[Stored dataset items]
=-=-=

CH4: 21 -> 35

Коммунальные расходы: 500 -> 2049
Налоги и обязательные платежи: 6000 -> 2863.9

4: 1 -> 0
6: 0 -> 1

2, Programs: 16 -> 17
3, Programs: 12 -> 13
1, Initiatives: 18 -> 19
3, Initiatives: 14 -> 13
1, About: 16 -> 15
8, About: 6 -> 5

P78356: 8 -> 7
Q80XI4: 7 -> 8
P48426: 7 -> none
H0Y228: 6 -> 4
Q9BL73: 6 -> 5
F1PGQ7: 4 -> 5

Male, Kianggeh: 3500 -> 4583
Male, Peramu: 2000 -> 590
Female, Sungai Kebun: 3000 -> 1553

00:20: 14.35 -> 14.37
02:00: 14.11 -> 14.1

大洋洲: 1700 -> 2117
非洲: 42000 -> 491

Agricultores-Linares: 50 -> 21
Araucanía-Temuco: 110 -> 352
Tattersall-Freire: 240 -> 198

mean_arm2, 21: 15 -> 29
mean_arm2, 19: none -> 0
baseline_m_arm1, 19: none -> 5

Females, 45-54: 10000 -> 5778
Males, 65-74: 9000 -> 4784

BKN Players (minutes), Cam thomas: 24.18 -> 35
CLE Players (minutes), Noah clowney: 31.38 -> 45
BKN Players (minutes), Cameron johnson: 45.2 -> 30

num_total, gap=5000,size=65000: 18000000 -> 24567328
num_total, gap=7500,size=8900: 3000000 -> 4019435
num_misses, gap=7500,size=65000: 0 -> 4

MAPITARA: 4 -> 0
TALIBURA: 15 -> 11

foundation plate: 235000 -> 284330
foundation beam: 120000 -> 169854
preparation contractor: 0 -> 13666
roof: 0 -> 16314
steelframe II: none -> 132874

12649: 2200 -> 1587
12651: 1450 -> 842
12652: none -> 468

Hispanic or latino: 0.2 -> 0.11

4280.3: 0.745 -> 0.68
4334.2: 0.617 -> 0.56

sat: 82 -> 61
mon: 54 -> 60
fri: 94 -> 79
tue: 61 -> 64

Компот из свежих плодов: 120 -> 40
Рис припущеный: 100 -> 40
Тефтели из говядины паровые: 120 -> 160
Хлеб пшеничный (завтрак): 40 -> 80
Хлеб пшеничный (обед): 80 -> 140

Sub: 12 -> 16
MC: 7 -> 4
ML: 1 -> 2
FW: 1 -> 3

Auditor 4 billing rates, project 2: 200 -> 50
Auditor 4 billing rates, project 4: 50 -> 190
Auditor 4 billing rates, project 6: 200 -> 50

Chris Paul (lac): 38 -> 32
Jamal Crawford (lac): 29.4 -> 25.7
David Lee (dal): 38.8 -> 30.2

=-=-=

Exercise goal: Retype exactly the lines of the data above that fall between the line with "P48426: 7 -> none" and the line with "num_total, gap=7500,size=8900: 3000000", inclusive, and add nothing.

Expected output:
P48426: 7 -> none
H0Y228: 6 -> 4
Q9BL73: 6 -> 5
F1PGQ7: 4 -> 5

Male, Kianggeh: 3500 -> 4583
Male, Peramu: 2000 -> 590
Female, Sungai Kebun: 3000 -> 1553

00:20: 14.35 -> 14.37
02:00: 14.11 -> 14.1

大洋洲: 1700 -> 2117
非洲: 42000 -> 491

Agricultores-Linares: 50 -> 21
Araucanía-Temuco: 110 -> 352
Tattersall-Freire: 240 -> 198

mean_arm2, 21: 15 -> 29
mean_arm2, 19: none -> 0
baseline_m_arm1, 19: none -> 5

Females, 45-54: 10000 -> 5778
Males, 65-74: 9000 -> 4784

BKN Players (minutes), Cam thomas: 24.18 -> 35
CLE Players (minutes), Noah clowney: 31.38 -> 45
BKN Players (minutes), Cameron johnson: 45.2 -> 30

num_total, gap=5000,size=65000: 18000000 -> 24567328
num_total, gap=7500,size=8900: 3000000 -> 4019435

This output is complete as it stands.